◆ SELECTED TEXT
+ + +

Green Lantern Brightest Day, Darkest Night (BDBN) is a 48-page graphic novel retelling the classic first encounter of the Golden Age Green Lantern Alan Scott with his arch nemesis, Solomon Grundy. The writing is by Steven T. Seagle. The artwork is by John K. Snyder III. The excellent lettering is by Todd Klein.

Grundy is a chalky ogre created of decaying body parts and debris in Slaughter Swamp just outside of Gotham City. The catch about Grundy is that being partially composed of wood. It protects him from Green Lantern's power ring which cannot affect wood.

Solomon Grundy has been a constant thorn in the lives of Green Lantern, his Justice Society friends and his daughter, Jade. Each time he is destroyed, he returns from the dead. He has been recruited countless times to fight Green Lantern, his circle of friends and other heroes.

Unlike the original story, where Green Lantern met and fought Grundy, in BDBN the meeting of the two enemies is tied with a plot by local Nazi supporters to kidnap the inventor of a new doomsday device. The kidnappers and the inventor crash a highjacked plane in Slaughter Swamp. It's up to Green Lantern and his two sidekicks, Doiby Dickles and Irene Miller to foil the Nazi's menace and contain Grundy.

The major problem with this new story is that it tries to fit everything within the context of current continuity. Because this story is given the treatment of a special graphic novel, Seagle saw fit to include as much back story about the Green Lantern, Grundy and the Justice Society as possible.

'Sunday Sunday Sunday'

For example, Irene Miller, Alan Scott's pseudo love interest and Lois Lane clone's fate is decided at the end of the story. In the classic strips, Miller and Scott never did date. Soon she disappeared from the strip. Perhaps, for Seagle, cleaning up unresolved plots in this story was a sensible thing to do. This reviewer believes it was unnecessary and rushed.

The inclusion of the Justice Society so prominently in the story is farfetched. Besides emphasizing the characters' iconic presence visually and with a couple of "meaningful" comments, they added nothing to the story. And if Seagle was going for the continuity effect, it appears that his history and the exact lineup chosen do not match the original story and context.

+ + +

◆ DATA
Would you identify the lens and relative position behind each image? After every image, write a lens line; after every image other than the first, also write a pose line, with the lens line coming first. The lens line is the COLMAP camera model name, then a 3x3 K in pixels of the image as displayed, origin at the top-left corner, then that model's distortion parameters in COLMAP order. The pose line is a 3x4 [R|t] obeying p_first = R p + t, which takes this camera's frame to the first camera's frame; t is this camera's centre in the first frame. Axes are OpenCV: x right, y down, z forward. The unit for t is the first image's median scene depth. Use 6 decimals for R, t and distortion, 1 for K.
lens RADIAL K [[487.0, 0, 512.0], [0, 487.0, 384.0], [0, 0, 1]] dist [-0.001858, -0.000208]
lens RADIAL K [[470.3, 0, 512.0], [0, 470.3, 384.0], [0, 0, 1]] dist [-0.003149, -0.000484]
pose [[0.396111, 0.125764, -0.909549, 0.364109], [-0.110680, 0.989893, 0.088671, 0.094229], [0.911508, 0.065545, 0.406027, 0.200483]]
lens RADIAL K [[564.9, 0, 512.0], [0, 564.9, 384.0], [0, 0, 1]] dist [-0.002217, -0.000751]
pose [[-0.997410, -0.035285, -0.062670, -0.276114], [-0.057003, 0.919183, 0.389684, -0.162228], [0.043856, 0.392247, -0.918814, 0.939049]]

+ + +

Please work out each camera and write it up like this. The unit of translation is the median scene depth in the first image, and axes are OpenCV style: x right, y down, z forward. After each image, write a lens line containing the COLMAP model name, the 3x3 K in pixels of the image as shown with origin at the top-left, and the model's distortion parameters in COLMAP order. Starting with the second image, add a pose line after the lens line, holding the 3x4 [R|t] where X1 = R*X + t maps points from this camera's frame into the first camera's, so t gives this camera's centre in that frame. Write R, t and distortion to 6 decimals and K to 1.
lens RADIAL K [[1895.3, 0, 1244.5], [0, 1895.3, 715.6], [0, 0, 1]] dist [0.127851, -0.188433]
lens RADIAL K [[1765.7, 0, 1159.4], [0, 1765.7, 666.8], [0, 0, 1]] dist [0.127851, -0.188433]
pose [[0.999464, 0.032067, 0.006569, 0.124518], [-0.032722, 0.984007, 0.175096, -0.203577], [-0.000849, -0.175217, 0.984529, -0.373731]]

+ + +

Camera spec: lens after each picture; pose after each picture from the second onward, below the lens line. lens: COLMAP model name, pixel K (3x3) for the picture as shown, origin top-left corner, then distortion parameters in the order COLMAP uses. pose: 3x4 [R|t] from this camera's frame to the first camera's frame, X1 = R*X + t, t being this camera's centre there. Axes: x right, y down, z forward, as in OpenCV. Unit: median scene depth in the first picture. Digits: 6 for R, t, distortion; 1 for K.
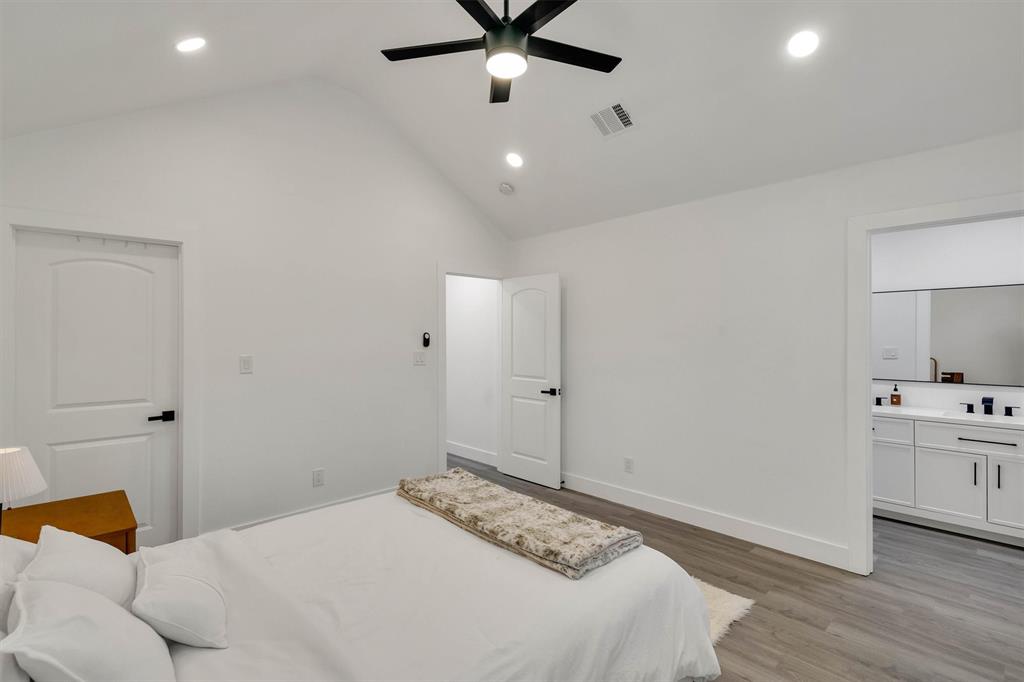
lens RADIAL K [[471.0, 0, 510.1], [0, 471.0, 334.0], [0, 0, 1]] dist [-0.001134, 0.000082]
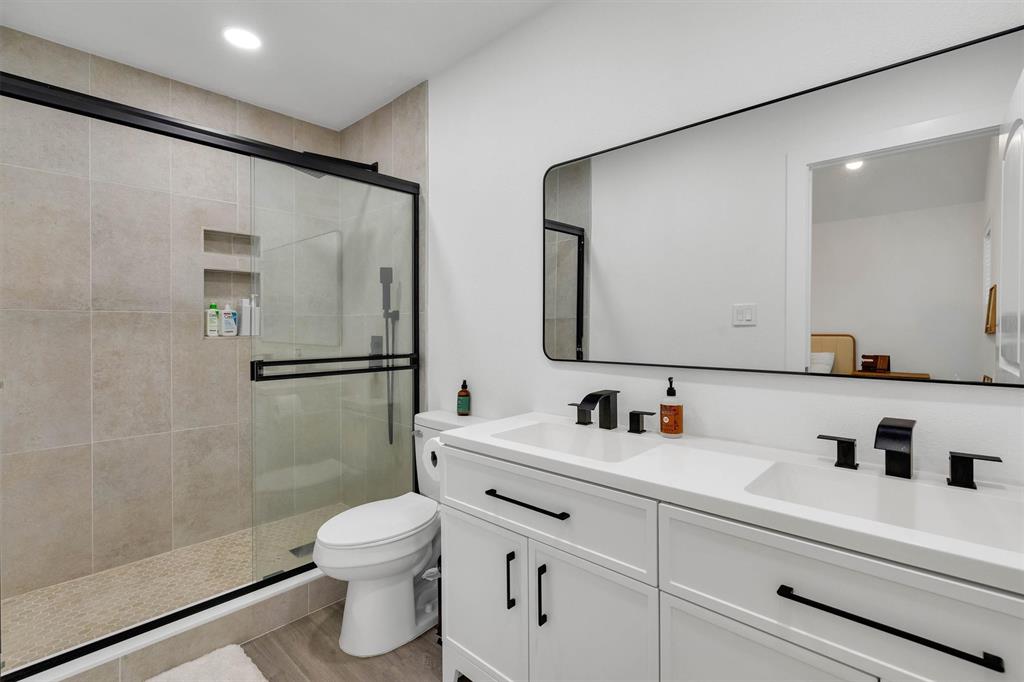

+ + +

◆ TASKS TO CARRY OUT
A – Rewrite the paragraph of the Green Lantern review that begins "Unlike the original story" in two shorter sentences, keeping its main facts.
B – According to the Green Lantern review, what protects Grundy from Green Lantern's power ring?
C – Carry on the Green Lantern review from its last sentence.

◆ TASK RESPONSES
A – In this retelling, unlike the original, Green Lantern's meeting with Grundy is tied to a plot by local Nazi supporters to kidnap the inventor of a new doomsday device. After the kidnappers and the inventor crash a stolen plane in Slaughter Swamp, Green Lantern and his sidekicks Doiby Dickles and Irene Miller must stop the Nazi menace and contain Grundy.

B – He is partly made of wood, which the ring cannot affect.

C –
By trying to create the definitive Golden Age Green Lantern story, Seagle compresses all of the characters' continuity within this story. Alan Scott arrival in Gotham City is forcefully tied with Grundy. Scott's two sidekicks meet for the first time within this story. Slaughter Swamp is once and for all associated with Gotham City. Grundy's obsession with Green Lantern is presented as fully developed.

In the story, the concept of light and dark are symbolized by Green Lantern and Solomon Grundy. Green Lanterns, past and present being symbolized as defenders from the forces of light and good combatting the dark and evil is not new. However, the visual interpretation of the concept in BDBN, by Snyder is one of the best in Green Lantern history. The illustrations are rich and meaningful.

The perversion of the light generating Zeta Wave, the doomsday weapon stolen by the Nazis, is ironic. The Zeta Wave is a light generating engin designed to help the Allies defeat the evil and dark Nazis. Yet under the Nazis, the weapon is used equally against evil in the form of Solomon Grundy and Green Lantern, the untouchable symbol of good.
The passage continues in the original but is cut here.